» **PASSAGE PROVIDED**
-.-.-

By 1968, marketted as Liquid Paper, the company was making a profit. When she the company to Gillette in 1979 for $47million ($175million today), she employed 200 people and was manufacturing 25million bottles of Liquid Paper a year.
Bette did not live to enjoy the huge pay-out, dying of a stroke in 1980, aged just 56. In her will, she left her son $25million ($84million today).
Nesmith himself had already been busy. In 1979, he created a revolutionary new TV show format which would air music videos and was one of the founding blocks of the channel that would change the face of popular culture forever.
Nesmith is now widely accepted as one of the original creators of the concept that would become MTV, and sold his innovative idea to the network.
The Monkees had already established a template of promoting themselves, their music and their shows with set-piece ‘videos’ for their songs. Nesmith took tsi further in his wolo career, notably creating an avant-garde video for his 1977 song Rio.
He began to think TV needed an outlet where artists’ video could be played, in a similar manner to radio. This led to the creation of a pilot episode of PopClips. Like his mother before him, he faced countless rejections. Mainstream broadcasters didn’t understand the concept. One final meeting with a small fledgling cable channel would make history.
Nesmith took PopClips to Warner-Amex Satellite Entertainment Company, which trialled a test run on Nickelodeon. It was a smash with young audiences.
The original package was retooled to give it the most up-to-date relevance to the Top 40 charts and Nesmith was very happy to part ways with the project that would become MTV.
He later said: “My plan had always been to build it and sell it. They paid me a nice number. That was my exit.”
The Daydream Believer always had his own plans. Throughout the 1970’s he released solo material as well as running his own record label, Countryside. In 1974, he founded Pacific Arts Corporation, an early pioneering force in home entertainment videos.
Solo projects, books, documentary films and performing arts foundations all followed, before he found his way back onto stage for one last hurrah and fitting farewell with is old bandmate Dolenz.

-.-.-

» **SUPPLIED MATERIAL**

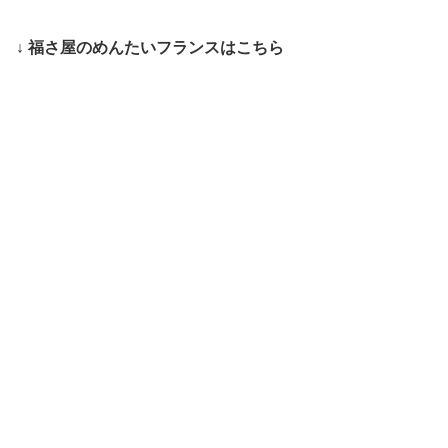
↓ 福さ屋のめんたいフランスはこちら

-.-.-

» **PROBLEM REQUIREMENTS**
In the passage about Nesmith and PopClips, which company did Nesmith take PopClips to?

» **SOLUTION TO THIS TASK**
Warner-Amex Satellite Entertainment Company